Because you’ll usually hold a smaller number of stocks relative to an index fund, you tend to be less diversified. This means that a single stock’s performance can have a large impact on your portfolio. As well, depending on the time frame of your investing strategy, you may not know if you’re underperforming the market for a long time.
Stock investing can have the advantage of allowing control, being able to outperform the market indexes, and being an engaging way to invest.
For disadvantages, stocks are higher risk, take more work to invest in successfully, and can have an impact on your emotions and stress levels.
Stocks can be a great part of your portfolio, but due to the risk it’s wise to pair with a lower risk asset such as bonds.
Bonds
Bonds are essentially loans made to governments or companies. When you purchase a bond, they typically have a specified term and interest rate. Typically, higher risk companies (smaller, less established companies) pay higher interest rates than blue-chip companies, and governments pay even less due to the low risk.
In general, you wouldn’t purchase individual bonds, but rather buy a bond fund such as ZAG.TO. The fund will contain a collection of bonds and pay a regular dividend (often monthly). Bonds are much lower return compared to stocks but are also less risky.
Bonds have the advantages of being lower risk compared to stocks, paying regular dividends, and being simple to invest in, as you can just purchase a fund.
For disadvantages, bonds provide lower returns compared to stocks.
Bonds and stocks pair very well together to manage risk while also allowing growth.
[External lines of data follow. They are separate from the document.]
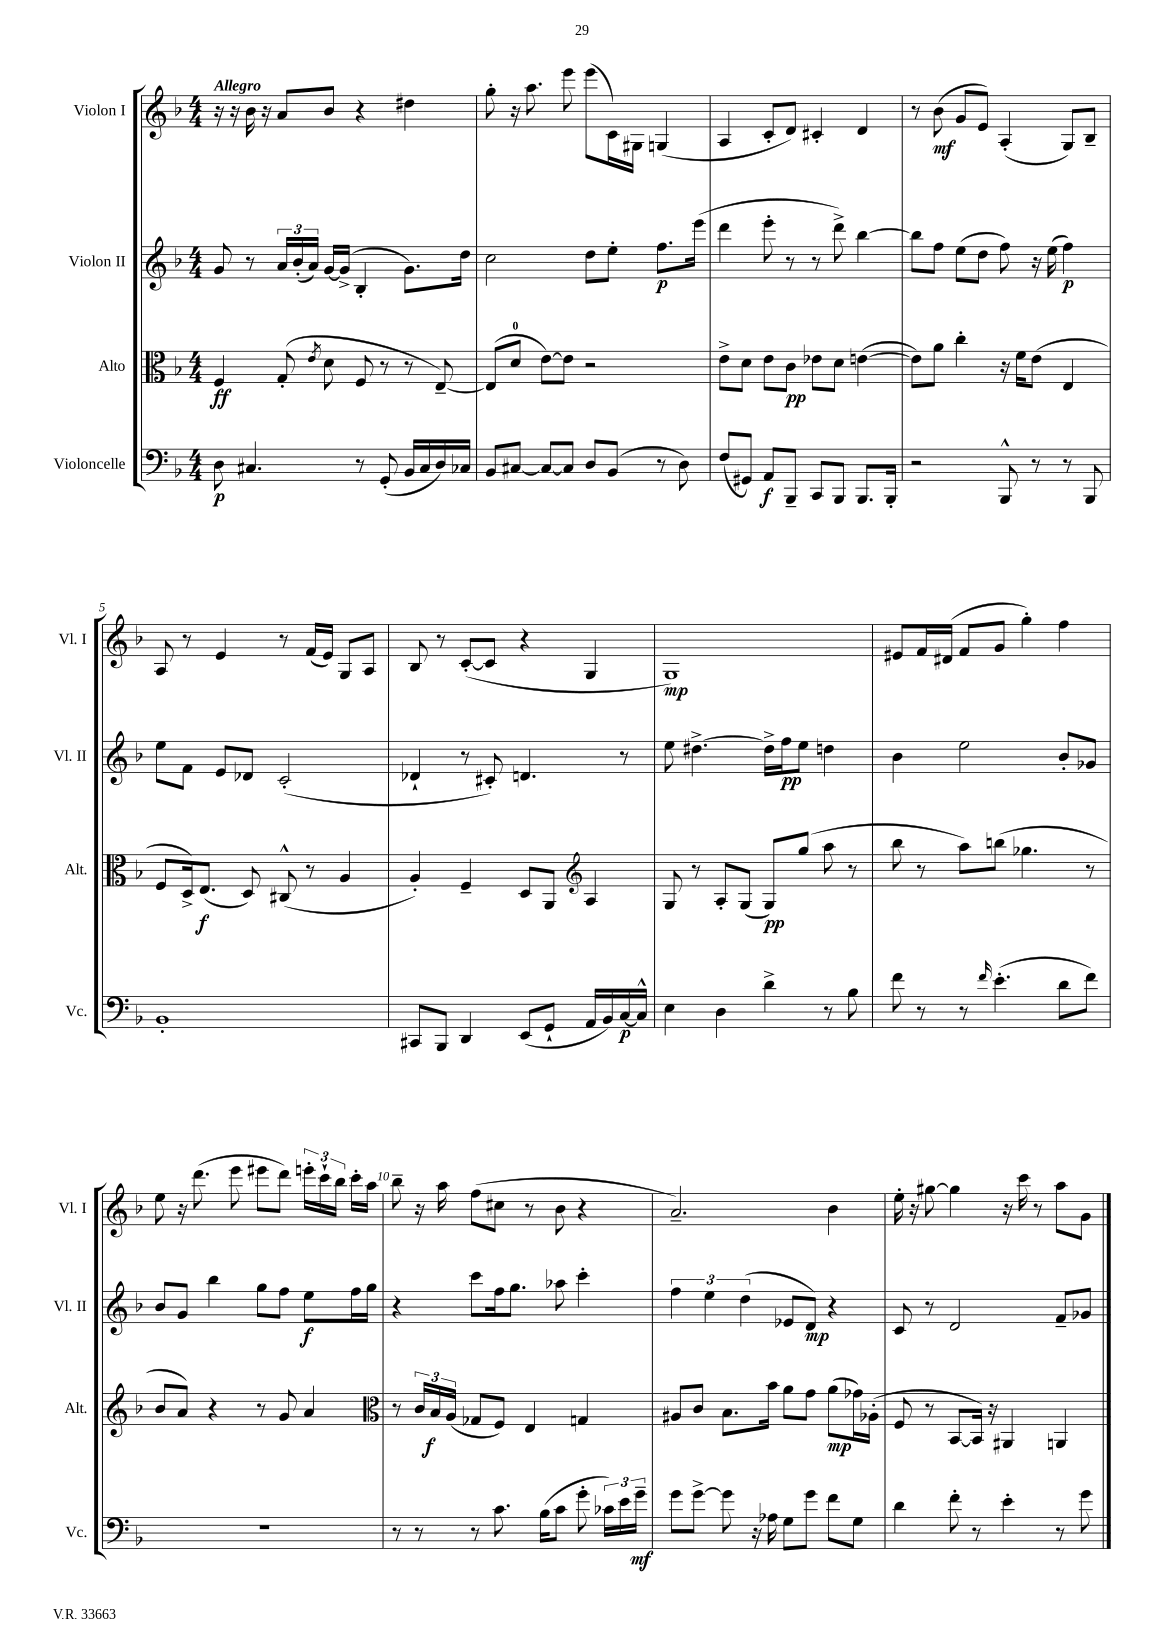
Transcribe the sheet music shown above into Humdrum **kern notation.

**kern	**kern	**kern	**kern
*staff4	*staff3	*staff2	*staff1
*clefF4	*clefC3	*clefG2	*clefG2
*k[b-]	*k[b-]	*k[b-]	*k[b-]
*M4/4	*M4/4	*M4/4	*M4/4
8D	4F	8g	16r
.	.	.	16r
4.C#	.	8r	16b-
.	.	.	16r
.	(8G'	24a	8a
.	.	(24b-'	.
.	.	24a)	.
.	8qe	.	.
.	8d	[16g	8b-
.	.	(16g^]	.
8r	8F	4B-'	4r
(8GG'	8r	.	.
16BB-	8r	8.g)	4dd#
16C#	.	.	.
16D)	[8E~)	.	.
16C-	.	16dd	.
=	=	=	=
8BB-	(8E]	2cc	8gg'
[8C#	8d	.	16r
.	.	.	8.aa
8C#_	[8e)	.	.
8C#]	8e]	.	8eee
8D	2r	8dd	(8eee
(8BB-	.	8ee'	16c)
.	.	.	16G#
8r	.	8.ff	(4G
8D)	.	.	.
.	.	(16eee	.
=	=	=	=
(8F	8e^	4ddd	4A
8GG#)	8d	.	.
8AA	8e	8eee'	8c'
8BBB-~	8c	8r	8d)
8CC	8e-	8r	4c#'
8BBB-	8d	8ddd^)	.
8.BBB-	([4e	[4bb-	4d
16BBB-'	.	.	.
=	=	=	=
2r	8e])	8bb-]	8r
.	8a	8ff	(8b-
.	4cc'	(8ee	8g
.	.	8dd	8e)
8BBB-^^	16r	8ff)	(4A'
.	16f	.	.
8r	(8e	16r	.
.	.	(16ee	.
8r	4E	4ff)	8G)
8BBB-	.	.	8B-~
=	=	=	=
1BB-'	8F	8ee	8A
.	16D^)	8f	8r
.	(8.E	.	.
.	.	8e	4e
.	8D)	8d-	.
.	(8C#^^	(2c'	8r
.	8r	.	(16f
.	.	.	16e)
.	4A	.	8G
.	.	.	8A
=	=	=	=
8CC#	4A')	4d-`	8B-
8BBB-	.	.	8r
4DD	4F~	8r	([8c'
.	.	8c#')	8c]
(8EE	8D	4.d	4r
8GG`	8AA	.	.
*	*clefG2	*	*
16AA	4A	.	4G
16BB-)	.	.	.
[16C	.	8r	.
16C^^]	.	.	.
=	=	=	=
4E	8G	8ee	1G)
.	8r	[4.dd#^	.
4D	8A'	.	.
.	(8G	.	.
4d^	8G)	16dd#^]	.
.	.	16ff	.
.	(8gg	8ee	.
8r	8aa	4dd	.
8B-	8r	.	.
=	=	=	=
8f	8bb-	4b-	8e#
8r	8r	.	16f
.	.	.	(16d#
8r	8aa)	2ee	8f
16qqf	.	.	.
(4.e'	(8bb	.	8g
.	4.gg-	.	4gg')
8d	.	8b-'	4ff
8f)	8r	8g-	.
=	=	=	=
1r	8b-	8b-	8ee
.	8a)	8g	16r
.	.	.	(8.ddd
.	4r	4bb-	.
.	.	.	8eee
.	8r	8gg	8eee#
.	8g	8ff	8ddd)
.	4a	8ee	24eee'
.	.	.	24ccc`
.	.	.	24bb-
.	.	16ff	16ccc'
.	.	16gg	16aa
=	=	=	=
*	*clefC3	*	*
8r	8r	4r	8bb-~
8r	24c	.	16r
.	24B-	.	.
.	.	.	16aa
.	(24A	.	.
8r	8G-	8ccc	(8ff
8.c	8F)	16ff	8cc#
.	.	8.gg	.
.	4E	.	8r
(16B-	.	.	.
8c	.	8aa-	8b-
8g'	4G	4ccc'	4r
24c-)	.	.	.
24e	.	.	.
24g~	.	.	.
=	=	=	=
8g	8A#	6ff	2.a~)
[8g^	8c	.	.
.	.	6ee	.
8g]	8.B-	.	.
.	.	(6dd	.
16r	.	.	.
16A-	16b-	.	.
8G	8a	8e-	.
8g	8g	8d)	.
8f	(8a	4r	4b-
8G	16g-)	.	.
.	(16A-'	.	.
=	=	=	=
4d	8F	8c	16ee'
.	.	.	16r
.	8r	8r	[8gg#
8f'	[8BB-	2d	4gg#]
8r	16BB-])	.	.
.	16r	.	.
4e'	4AA#	.	16r
.	.	.	16ccc
.	.	.	8r
8r	4AA	8f~	8aa
8g	.	8g-	8g
==	==	==	==
*-	*-	*-	*-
Often you should allocate a portion of your portfolio to each.
High Interest Savings Account
Another alternative to GICs is high interest savings accounts. High interest savings accounts are similar to traditional savings accounts, but typically provide a much higher interest rate.
They are a great option for emergency funds, or for funds that you may need in the short-term, and can’t give up access to (whereas GICs require you to give up access). The interest rate will typically be lower than GICs, but they offer more flexibility.
High-interest savings accounts have the advantages of being very safe, providing more return than a traditional savings account, and providing complete access to your funds.
The disadvantage is that the growth is going to be lower than other options.
Summary
In summary, though GICs may serve a purpose, there are certainly other options available to Canadians.
If you’re looking at a longer time frame (>2 years), investing in stocks, bonds, and/or index funds is recommended (or even a combination of all three). When you have a longer timeframe, you have the ability to weather the volatility, and these options will provide greater growth than a GIC. Mutual funds are not recommended. Again, if you’re looking for passive investing, you’re better off with index funds.
If you have a short timeframe (less than 6 months), or you’re not willing to give up access to your funds, High-Interest Savings Accounts may be a great option. They offer some growth, but also provide ultimate flexibility.
There are infinite potential options for where to put your money, what’s important is finding an allocation that works with your lifestyle and goals.